When I was a kid I used to lap up Hollywood puff about stars discovered in milk bars by studio bosses. Today we’re told YouTube is a hotbed of discovery, your launch pad to the stars.

Some do make it. Canadian singer songwriter Abel Makkonen Tesfaye, aka The Weeknd, anonymously uploaded a few songs to YouTube in 2010 and hey presto! He signed a record deal in 2012, is now worth $55m and is dating Selena Gomez.

Can it really be that simple? The truth is, it’s not. With record stores having all but disappeared, where are the big record companies spending their marketing dollars? It’s certainly not all on Google ads.

The big money is invested in what we can’t see, the code and back room deals most of us can’t even fathom.

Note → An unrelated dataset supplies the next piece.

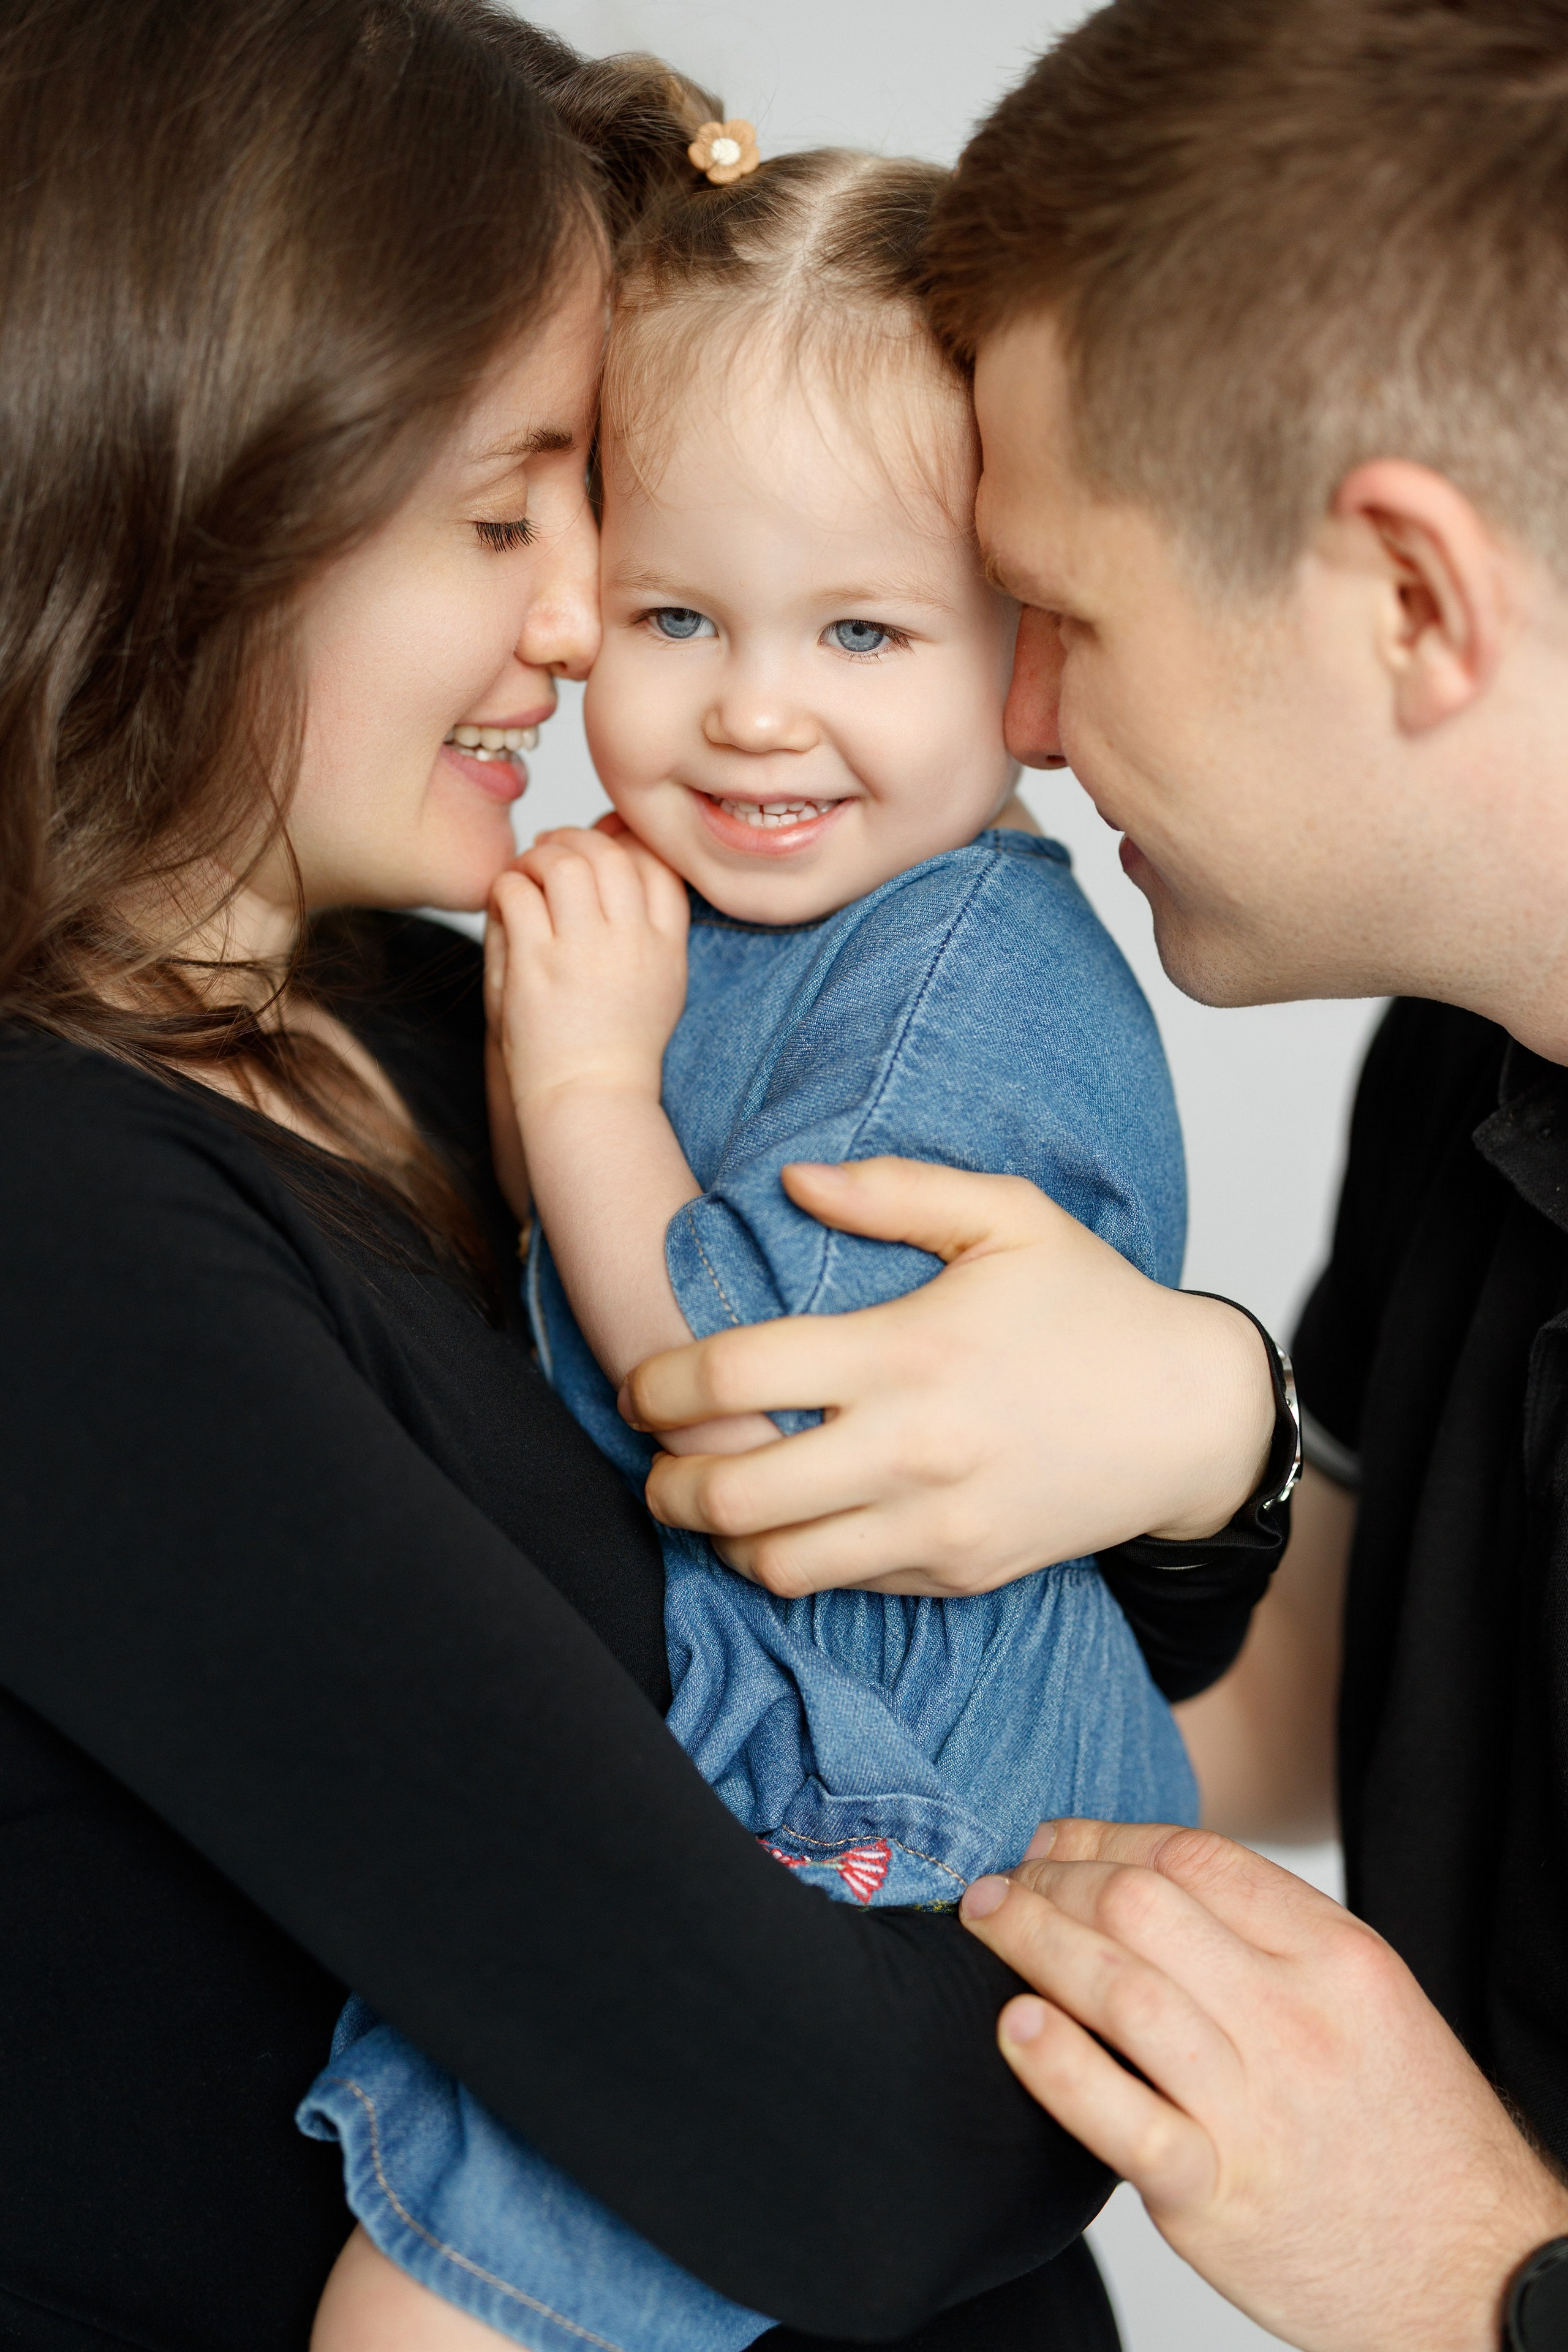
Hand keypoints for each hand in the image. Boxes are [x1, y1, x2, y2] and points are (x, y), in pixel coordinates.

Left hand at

Pollsters reckon that it’s the influence of the vagaries of the internet of everything that’s causing public opinion to bounce around like a ping pong ball these days.

Facebook needing to be regulated is all about it having a duty of care towards a quarter of the world’s population who blindly log in every day to be fed what Facebook decides we want to see.

The privacy debate still totally stands. Governments must not be able to eavesdrop and misuse consumers’ data as we’re drawn ever deeper down the rabbit hole.

eMarketer reports that US adults now spend more than 12 hours a day consuming media, with the UK not far behind at 9.5 hours per day.

Variety found that half of US households now have a subscription VOD service like Netflix or Amazon Prime but the biggest trend, predictably, has been an increase in time spent on mobile devices.

In the past, making a brand a household name was relatively straightforward. Ad agencies would lavish a huge budget on a clever piece of creative based on Freudian theories that would tap into the psyche of their target market.

Let’s say it was food product. A PR company might have whipped up a survey to back up claims of how good it was for you. Remember the Milk Marketing Board’s slogans “full of natural goodness” and “drinka pinta milka day”? Almost innocent by comparison.

As for direct sales, in the art world it’s long been a common practice to use stooges in auction houses to force higher bids. Even street sellers use their own people planted in the crowd to whip up a buying frenzy. You could see the whites of their eyes, but not anymore.

That’s all old hat as black hat tactics take over online. The clever sales moves are all hidden, the stooges depersonalised. We’re subsumed and overcome, no longer maintaining any vestige of control. ‘THEY’ pull our strings from the dark recesses of cyberspace.

In the past, TV ad creatives would tailor their campaigns to fit viewer profiles around particular programmes. Now, online algorithms can make you tune in to things you never wanted to see.

The numbers game works both ways as social media sets great store by ‘friends’ and ‘followers’. The more friends and followers you have the better you work the system for its paymasters.

The psychology at work here is predicated on a basic need – to be liked. People barely have time for a handful or true meaningful friends in the real world. But Facebook algorithms make sure you’re constantly introduced to friends-of-friends-of-friends as you try to break the ceiling and bag 5,000 buddies as a badge of popularity.

The notion of ‘liking’ something and being the most popular is the new language of spin, and it can be manufactured.

As many as 48 million Twitter accounts aren't people, according to a recent study. New research from the University of Southern California and Indiana University shows that up to 15 percent of Twitter accounts are bots, not people.

But if a big portion of the likes, retweets and followers lighting up your Twitter account isn’t generated by human hand, what or who is generating it?

That’s the multi-million-dollar question. And to date, all too few of us have grasped the answer.